> _WHAT TO DO_
Give the count of lines in the records below that contain "labels", with no other words.

> _DATASET RECORDS_

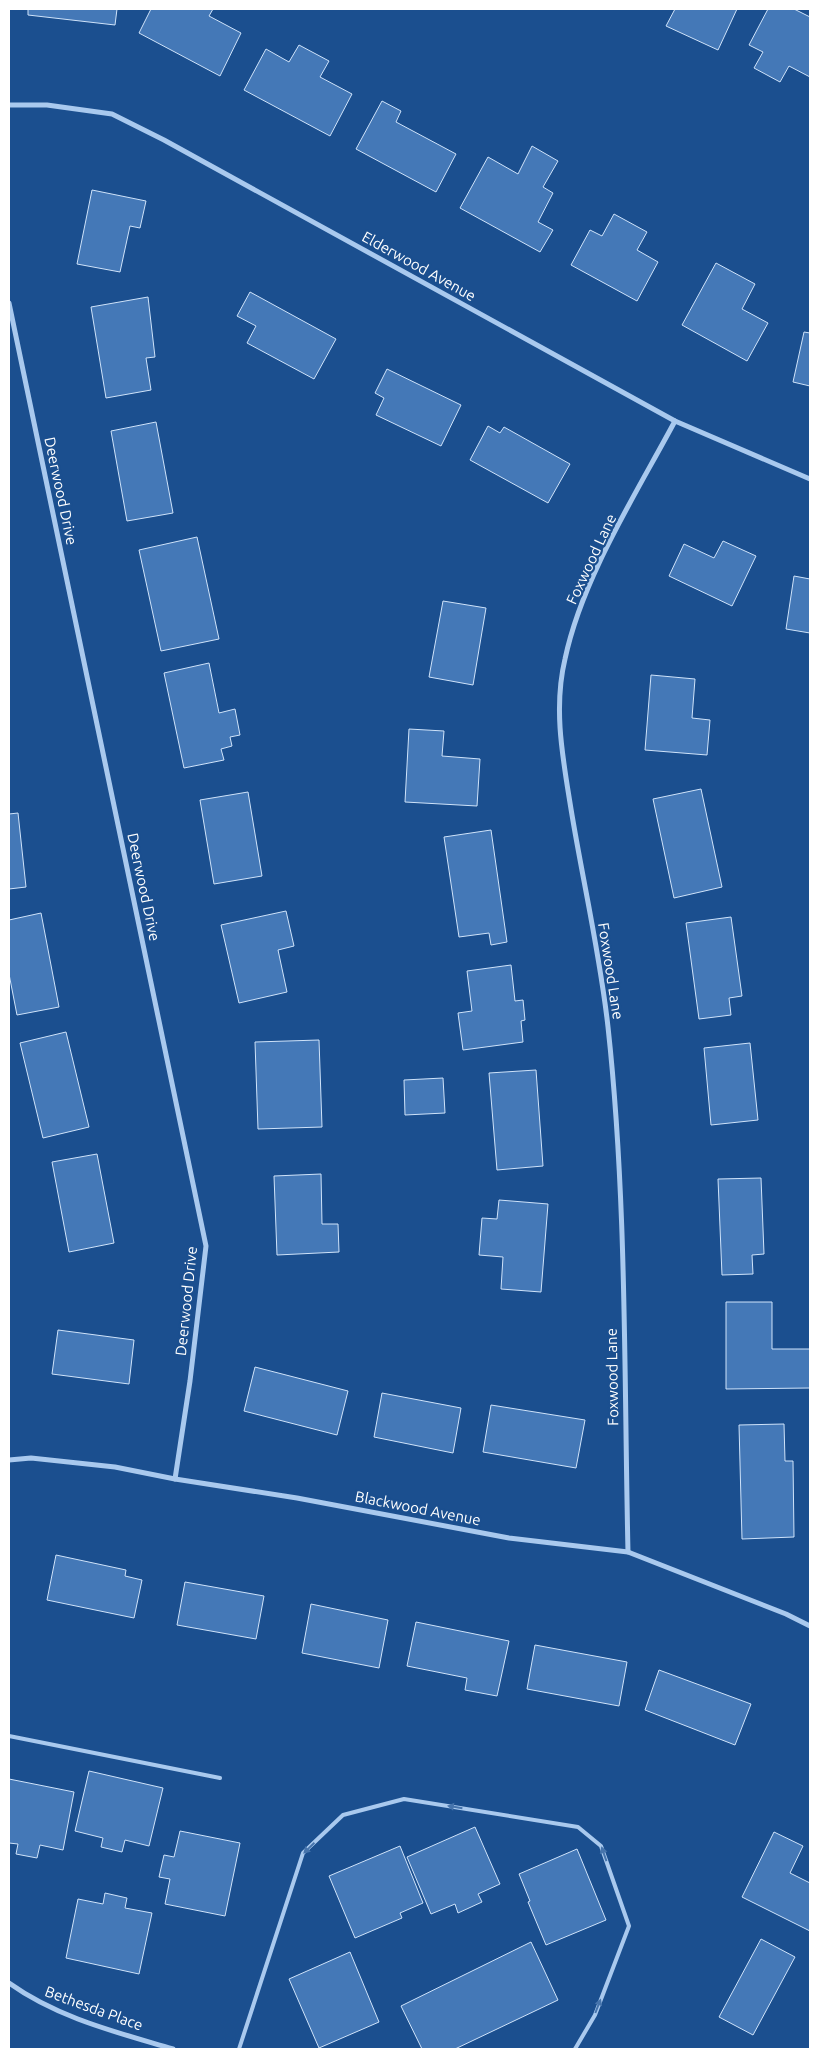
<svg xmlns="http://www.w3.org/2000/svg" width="819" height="2058" font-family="Ubuntu,sans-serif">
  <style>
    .building { fill: #4478b7; stroke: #cfe3fa }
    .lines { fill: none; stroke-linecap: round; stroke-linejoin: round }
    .service { stroke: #a9c9ee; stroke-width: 4 }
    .minor { stroke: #a9c9ee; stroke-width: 5 }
    .oneway { fill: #4674ac }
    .labels { text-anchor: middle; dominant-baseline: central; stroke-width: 4.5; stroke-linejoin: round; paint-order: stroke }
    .street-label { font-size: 15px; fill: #fff; stroke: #1b4f8f }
  </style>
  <rect width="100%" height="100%" fill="#1b4f8f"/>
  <g class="building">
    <path d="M28,9H117L115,25L28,15Z"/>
    <path d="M151,9H213L209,16L241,33L220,76L139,33Z"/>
    <path d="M675,9H737L718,50L666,26Z"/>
    <path d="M768,9H794L810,17V77L789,66L780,82L754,68L763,52L749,45Z"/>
    <path d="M299,45L329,61L320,77L352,94L330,136L244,90L266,49L289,62Z"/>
    <path d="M382,101L401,111L396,122L456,154L436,192L356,149Z"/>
    <path d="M532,146L558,161L543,187L553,193L538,222L553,230L540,252L460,208L488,157L518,174Z"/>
    <path d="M92,190L146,201L140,228L130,226L120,272L77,264Z"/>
    <path d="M614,214L647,232L637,250L658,262L637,301L571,265L590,230L602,236Z"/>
    <path d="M716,263L755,284L742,309L768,323L747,361L682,325Z"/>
    <path d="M250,292L336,339L314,379L247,343L256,326L237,316Z"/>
    <path d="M148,297L155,357L146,358L151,390L106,398L91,307Z"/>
    <path d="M804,332L810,333V386L793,382Z"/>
    <path d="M387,369L461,405L441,446L376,415L384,398L375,393Z"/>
    <path d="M156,422L173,513L127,521L111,431Z"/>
    <path d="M488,426L500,433L504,427L570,464L548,503L470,460Z"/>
    <path d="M197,537L219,639L161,651L139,550Z"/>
    <path d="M723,541L756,556L732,606L669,576L684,544L714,558Z"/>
    <path d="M794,576L810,579V633L786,629Z"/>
    <path d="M443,601L486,608L473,685L429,677Z"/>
    <path d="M209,663L219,713L235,709L240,735L230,737L232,746L221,749L224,760L184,768L164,673Z"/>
    <path d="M651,675L695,679L692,718L710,720L707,755L645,750Z"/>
    <path d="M409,729L444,731L442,756L480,759L477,806L405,802Z"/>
    <path d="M701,789L722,887L674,898L653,799Z"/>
    <path d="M248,792L262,876L214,884L200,800Z"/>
    <path d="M18,813L26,887L9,889V814Z"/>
    <path d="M491,830L507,942L491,945L489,933L459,937L444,837Z"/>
    <path d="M286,911L294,946L278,950L287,992L239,1003L221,925Z"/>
    <path d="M41,913L59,1007L17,1015L9,974V920Z"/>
    <path d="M731,917L742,996L729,998L731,1015L699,1019L686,923Z"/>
    <path d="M511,965L515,1001L523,1000L525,1020L521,1021L523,1042L463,1050L458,1013L472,1011L467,971Z"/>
    <path d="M66,1032L89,1127L43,1138L20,1043Z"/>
    <path d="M319,1040L322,1127L258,1129L255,1042Z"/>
    <path d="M750,1043L758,1120L711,1125L704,1048Z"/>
    <path d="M536,1070L543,1166L497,1170L489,1073Z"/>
    <path d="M443,1078L445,1113L405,1115L404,1080Z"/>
    <path d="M97,1154L114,1243L69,1252L52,1162Z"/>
    <path d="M321,1174L322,1224H338L339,1252L277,1255L274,1176Z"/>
    <path d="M761,1178L764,1254L752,1255L753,1274L722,1275L718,1179Z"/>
    <path d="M499,1200L548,1204L541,1292L501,1289L503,1257L479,1255L482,1218L497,1219Z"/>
    <path d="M726,1302H772V1349H810V1388L726,1389Z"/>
    <path d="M58,1330L134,1340L129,1384L52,1374Z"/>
    <path d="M255,1367L348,1391L337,1435L244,1411Z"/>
    <path d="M382,1393L461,1408L453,1453L374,1437Z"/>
    <path d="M491,1405L585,1420L576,1468L483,1452Z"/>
    <path d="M784,1424L785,1461H793L794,1537L742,1539L739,1425Z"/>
    <path d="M56,1555L126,1570L125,1576L142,1580L134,1618L47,1600Z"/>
    <path d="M185,1582L264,1596L256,1639L177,1625Z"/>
    <path d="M311,1604L388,1620L379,1668L302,1653Z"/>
    <path d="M416,1622L509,1641L497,1696L465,1690L467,1678L407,1666Z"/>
    <path d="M535,1645L627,1662L619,1706L527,1689Z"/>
    <path d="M659,1670L751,1704L735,1745L645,1710Z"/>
    <path d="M89,1771L163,1788L149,1846L125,1840L122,1852L101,1847L103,1838L75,1831Z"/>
    <path d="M9,1779L74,1792L63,1850L40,1845L37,1858L16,1854L18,1844L9,1843Z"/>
    <path d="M475,1827L500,1884L478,1894L482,1902L458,1913L455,1904L431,1914L407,1857Z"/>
    <path d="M180,1831L240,1843L225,1916L165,1904L170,1879L159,1877L164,1855L174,1857Z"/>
    <path d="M774,1832L803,1846L790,1873L810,1883V1931L742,1897Z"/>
    <path d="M400,1846L423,1903L400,1913L402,1918L355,1938L329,1876Z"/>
    <path d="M577,1849L606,1920L546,1945L528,1902L530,1901L519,1874Z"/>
    <path d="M105,1893L127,1898L125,1908L152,1913L139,1974L66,1958L78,1899L103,1904Z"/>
    <path d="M761,1939L795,1957L753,2035L719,2017Z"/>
    <path d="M531,1942L558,2000L455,2049H422L401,2006Z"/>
    <path d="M350,1952L379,2022L319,2048L289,1979Z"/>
  </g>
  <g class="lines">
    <g class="service">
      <path d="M9,1736L220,1778"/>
      <path d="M239,2049L303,1853L343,1815L404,1799L578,1827L601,1846L629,1926L595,2015L575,2049"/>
    </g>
    <g class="minor">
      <path d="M9,105H47L112,114L164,140L675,421L810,479"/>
      <path d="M9,303L206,1246L190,1381L175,1479"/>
      <path d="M9,1460L31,1458L115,1467L175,1479L297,1498L509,1538L628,1552L786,1614L810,1626"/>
      <path d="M628,1552C624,1377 627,1201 608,1027C600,954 583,882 571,809C563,759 553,709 565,659C582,578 636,494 675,421"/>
      <path d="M9,1983C58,2018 116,2032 173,2049"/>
    </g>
  </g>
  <defs><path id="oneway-solid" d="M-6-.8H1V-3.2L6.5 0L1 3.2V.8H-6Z" transform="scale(1.25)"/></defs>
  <g class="oneway">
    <use href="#oneway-solid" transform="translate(455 1807) rotate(-171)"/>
    <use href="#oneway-solid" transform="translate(309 1848) rotate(136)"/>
    <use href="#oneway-solid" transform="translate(604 1854) rotate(-109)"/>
    <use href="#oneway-solid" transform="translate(598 2006) rotate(-69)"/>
  </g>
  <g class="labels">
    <g class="street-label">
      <text transform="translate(419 266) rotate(29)">Elderwood Avenue</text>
      <text transform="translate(61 491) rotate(78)">Deerwood Drive</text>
      <text transform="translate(591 559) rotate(-65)">Foxwood Lane</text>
      <text transform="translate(144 887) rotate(78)">Deerwood Drive</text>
      <text transform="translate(611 971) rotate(81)">Foxwood Lane</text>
      <text transform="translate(186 1301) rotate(-84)">Deerwood Drive</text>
      <text transform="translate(612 1377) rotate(-91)">Foxwood Lane</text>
      <text transform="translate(418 1508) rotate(11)">Blackwood Avenue</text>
      <text transform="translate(94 2008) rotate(20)">Bethesda Place</text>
    </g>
  </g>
  <rect width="819" height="2058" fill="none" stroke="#ffffff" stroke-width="20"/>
</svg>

> _RESPONSE TO THIS TASK_
2